Decompose an observed time series into contributions from each component.

tfp.sts.decompose_by_component(
    model,
    observed_time_series,
    parameter_samples
)

Defined in python/sts/decomposition.py.

This method decomposes a time series according to the posterior represention of a structural time series model. In particular, it: - Computes the posterior marginal mean and covariances over the additive model's latent space. - Decomposes the latent posterior into the marginal blocks for each model component. - Maps the per-component latent posteriors back through each component's observation model, to generate the time series modeled by that component.

Args:

  • model: An instance of tfp.sts.Sum representing a structural time series model.
  • observed_time_series: float Tensor of shape batch_shape + [num_timesteps, 1] (omitting the trailing unit dimension is also supported when num_timesteps > 1), specifying an observed time series. May optionally be an instance of tfp.sts.MaskedTimeSeries, which includes a mask Tensor to specify timesteps with missing observations.
  • parameter_samples: Python list of Tensors representing posterior samples of model parameters, with shapes [concat([ [num_posterior_draws], param.prior.batch_shape, param.prior.event_shape]) for param in model.parameters]. This may optionally also be a map (Python dict) of parameter names to Tensor values.

Returns:

  • component_dists: A collections.OrderedDict instance mapping component StructuralTimeSeries instances (elements of model.components) to tfd.Distribution instances representing the posterior marginal distributions on the process modeled by each component. Each distribution has batch shape matching that of posterior_means/posterior_covs, and event shape of [num_timesteps].

Examples

Suppose we've built a model and fit it to data:

  day_of_week = tfp.sts.Seasonal(
      num_seasons=7,
      observed_time_series=observed_time_series,
      name='day_of_week')
  local_linear_trend = tfp.sts.LocalLinearTrend(
      observed_time_series=observed_time_series,
      name='local_linear_trend')
  model = tfp.sts.Sum(components=[day_of_week, local_linear_trend],
                      observed_time_series=observed_time_series)

  num_steps_forecast = 50
  samples, kernel_results = tfp.sts.fit_with_hmc(model, observed_time_series)
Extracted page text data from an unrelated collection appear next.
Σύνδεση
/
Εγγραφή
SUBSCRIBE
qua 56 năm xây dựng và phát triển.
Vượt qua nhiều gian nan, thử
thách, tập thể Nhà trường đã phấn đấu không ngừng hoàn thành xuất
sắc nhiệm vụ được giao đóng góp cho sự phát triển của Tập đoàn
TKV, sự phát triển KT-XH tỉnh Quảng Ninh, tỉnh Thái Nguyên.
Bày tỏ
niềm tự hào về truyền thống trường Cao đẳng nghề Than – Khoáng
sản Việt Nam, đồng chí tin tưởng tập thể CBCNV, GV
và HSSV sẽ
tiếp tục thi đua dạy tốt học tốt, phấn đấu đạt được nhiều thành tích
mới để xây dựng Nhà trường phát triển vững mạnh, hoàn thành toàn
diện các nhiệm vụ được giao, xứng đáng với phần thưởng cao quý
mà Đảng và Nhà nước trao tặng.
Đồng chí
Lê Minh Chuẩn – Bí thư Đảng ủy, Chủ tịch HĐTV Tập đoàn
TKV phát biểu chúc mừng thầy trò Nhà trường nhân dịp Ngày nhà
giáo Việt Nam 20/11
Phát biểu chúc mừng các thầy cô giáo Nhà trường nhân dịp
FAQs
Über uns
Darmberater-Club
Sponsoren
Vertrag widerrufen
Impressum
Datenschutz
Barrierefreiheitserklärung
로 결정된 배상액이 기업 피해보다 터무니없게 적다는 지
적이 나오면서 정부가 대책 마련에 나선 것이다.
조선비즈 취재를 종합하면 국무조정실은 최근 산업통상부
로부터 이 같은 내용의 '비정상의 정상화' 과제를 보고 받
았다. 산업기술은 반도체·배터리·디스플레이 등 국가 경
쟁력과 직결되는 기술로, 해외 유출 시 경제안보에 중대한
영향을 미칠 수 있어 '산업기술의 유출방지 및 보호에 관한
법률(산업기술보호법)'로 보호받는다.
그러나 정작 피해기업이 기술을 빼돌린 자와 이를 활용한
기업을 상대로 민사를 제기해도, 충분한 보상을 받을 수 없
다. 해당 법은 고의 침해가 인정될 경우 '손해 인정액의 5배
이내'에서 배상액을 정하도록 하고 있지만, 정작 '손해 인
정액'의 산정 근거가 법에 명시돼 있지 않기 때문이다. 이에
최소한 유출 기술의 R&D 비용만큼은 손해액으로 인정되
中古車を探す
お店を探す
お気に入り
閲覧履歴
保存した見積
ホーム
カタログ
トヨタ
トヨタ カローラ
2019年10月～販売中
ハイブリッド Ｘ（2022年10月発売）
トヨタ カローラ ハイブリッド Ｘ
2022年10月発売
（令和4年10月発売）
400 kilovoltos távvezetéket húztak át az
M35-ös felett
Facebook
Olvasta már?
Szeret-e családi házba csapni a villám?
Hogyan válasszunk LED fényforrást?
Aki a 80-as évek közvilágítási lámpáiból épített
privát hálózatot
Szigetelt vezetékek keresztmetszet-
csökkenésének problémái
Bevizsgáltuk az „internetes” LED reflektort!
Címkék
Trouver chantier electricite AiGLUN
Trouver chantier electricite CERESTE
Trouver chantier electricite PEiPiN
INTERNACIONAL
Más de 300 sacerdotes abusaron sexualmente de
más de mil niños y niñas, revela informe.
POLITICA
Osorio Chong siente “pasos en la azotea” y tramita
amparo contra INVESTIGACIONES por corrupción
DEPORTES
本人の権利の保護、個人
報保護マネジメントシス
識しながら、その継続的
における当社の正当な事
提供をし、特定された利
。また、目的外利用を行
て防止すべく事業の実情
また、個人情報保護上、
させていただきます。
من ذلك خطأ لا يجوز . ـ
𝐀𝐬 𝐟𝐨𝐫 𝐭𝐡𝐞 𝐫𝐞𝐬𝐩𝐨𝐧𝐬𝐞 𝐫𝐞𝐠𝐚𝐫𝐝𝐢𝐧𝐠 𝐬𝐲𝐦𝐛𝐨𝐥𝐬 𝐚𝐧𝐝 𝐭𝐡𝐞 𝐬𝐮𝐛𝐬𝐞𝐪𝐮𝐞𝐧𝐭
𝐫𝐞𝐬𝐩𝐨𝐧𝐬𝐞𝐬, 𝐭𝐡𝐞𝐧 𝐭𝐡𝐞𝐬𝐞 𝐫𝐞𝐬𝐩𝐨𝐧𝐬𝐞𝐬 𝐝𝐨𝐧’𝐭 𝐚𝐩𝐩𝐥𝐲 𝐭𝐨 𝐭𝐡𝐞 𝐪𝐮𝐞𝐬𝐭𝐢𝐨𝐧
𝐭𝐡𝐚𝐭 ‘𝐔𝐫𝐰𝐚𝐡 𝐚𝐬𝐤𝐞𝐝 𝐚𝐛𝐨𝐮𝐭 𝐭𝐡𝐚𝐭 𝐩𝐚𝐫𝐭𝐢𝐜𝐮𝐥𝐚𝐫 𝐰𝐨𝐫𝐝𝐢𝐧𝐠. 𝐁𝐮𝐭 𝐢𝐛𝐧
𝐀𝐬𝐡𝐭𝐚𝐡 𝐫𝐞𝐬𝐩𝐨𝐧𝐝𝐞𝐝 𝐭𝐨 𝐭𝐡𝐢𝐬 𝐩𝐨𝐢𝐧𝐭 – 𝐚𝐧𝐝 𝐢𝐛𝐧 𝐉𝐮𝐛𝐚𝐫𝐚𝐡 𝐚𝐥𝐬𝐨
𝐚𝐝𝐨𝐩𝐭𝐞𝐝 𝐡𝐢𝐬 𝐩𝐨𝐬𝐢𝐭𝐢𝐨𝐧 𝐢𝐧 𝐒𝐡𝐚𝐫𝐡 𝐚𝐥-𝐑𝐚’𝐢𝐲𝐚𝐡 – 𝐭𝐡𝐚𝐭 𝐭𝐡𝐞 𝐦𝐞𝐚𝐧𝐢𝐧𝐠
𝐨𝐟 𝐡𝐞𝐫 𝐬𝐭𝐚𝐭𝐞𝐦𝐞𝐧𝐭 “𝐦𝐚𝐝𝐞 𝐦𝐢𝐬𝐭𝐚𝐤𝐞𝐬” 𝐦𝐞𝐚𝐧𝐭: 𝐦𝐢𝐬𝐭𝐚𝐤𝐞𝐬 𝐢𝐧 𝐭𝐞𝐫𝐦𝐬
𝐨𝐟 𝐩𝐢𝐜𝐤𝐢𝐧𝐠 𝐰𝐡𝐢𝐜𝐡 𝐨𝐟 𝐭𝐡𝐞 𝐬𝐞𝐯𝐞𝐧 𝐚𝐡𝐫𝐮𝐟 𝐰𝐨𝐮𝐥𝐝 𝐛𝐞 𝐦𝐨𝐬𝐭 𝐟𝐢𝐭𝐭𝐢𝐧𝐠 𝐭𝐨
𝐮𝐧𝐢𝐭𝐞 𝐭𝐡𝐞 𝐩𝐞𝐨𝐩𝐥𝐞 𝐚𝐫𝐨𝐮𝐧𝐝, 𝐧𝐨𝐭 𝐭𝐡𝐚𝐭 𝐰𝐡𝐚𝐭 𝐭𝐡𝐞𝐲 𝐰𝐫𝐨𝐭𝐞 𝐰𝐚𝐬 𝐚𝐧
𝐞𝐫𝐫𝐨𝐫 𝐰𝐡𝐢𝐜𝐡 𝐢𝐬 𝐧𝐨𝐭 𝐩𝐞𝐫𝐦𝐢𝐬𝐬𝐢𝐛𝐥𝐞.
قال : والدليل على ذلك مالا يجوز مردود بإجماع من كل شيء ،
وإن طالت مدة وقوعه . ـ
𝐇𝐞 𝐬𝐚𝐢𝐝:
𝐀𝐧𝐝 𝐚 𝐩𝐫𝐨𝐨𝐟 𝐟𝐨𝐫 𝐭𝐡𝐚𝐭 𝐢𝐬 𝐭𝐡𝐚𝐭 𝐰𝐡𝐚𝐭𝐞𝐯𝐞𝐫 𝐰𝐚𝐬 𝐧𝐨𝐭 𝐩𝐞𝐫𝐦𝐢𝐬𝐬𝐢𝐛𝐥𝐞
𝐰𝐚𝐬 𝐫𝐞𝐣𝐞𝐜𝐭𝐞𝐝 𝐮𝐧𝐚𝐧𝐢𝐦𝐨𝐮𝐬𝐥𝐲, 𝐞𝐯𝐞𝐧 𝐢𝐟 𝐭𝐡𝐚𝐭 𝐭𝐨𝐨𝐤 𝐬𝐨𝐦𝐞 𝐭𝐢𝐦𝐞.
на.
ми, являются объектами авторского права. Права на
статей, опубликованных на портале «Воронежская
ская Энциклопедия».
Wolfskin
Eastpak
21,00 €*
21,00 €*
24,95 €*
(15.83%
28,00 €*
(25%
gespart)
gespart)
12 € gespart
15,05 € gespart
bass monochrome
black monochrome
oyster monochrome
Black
To extract the contributions of individual components, pass the time series and sampled parameters into decompose_by_component:

  component_dists = decompose_by_component(
    model,
    observed_time_series=observed_time_series,
    parameter_samples=samples)

  # Component mean and stddev have shape `[len(observed_time_series)]`.
  day_of_week_effect_mean = component_dists[day_of_week].mean()
  day_of_week_effect_stddev = component_dists[day_of_week].stddev()

Using the component distributions, we can visualize the uncertainty for each component:

from matplotlib import pylab as plt
num_components = len(component_dists)
xs = np.arange(len(observed_time_series))
fig = plt.figure(figsize=(12, 3 * num_components))
for i, (component, component_dist) in enumerate(component_dists.items()):

  # If in graph mode, replace `.numpy()` with `.eval()` or `sess.run()`.
  component_mean = component_dist.mean().numpy()
  component_stddev = component_dist.stddev().numpy()

  ax = fig.add_subplot(num_components, 1, 1 + i)
  ax.plot(xs, component_mean, lw=2)
  ax.fill_between(xs,
                  component_mean - 2 * component_stddev,
                  component_mean + 2 * component_stddev,
                  alpha=0.5)
  ax.set_title(component.name)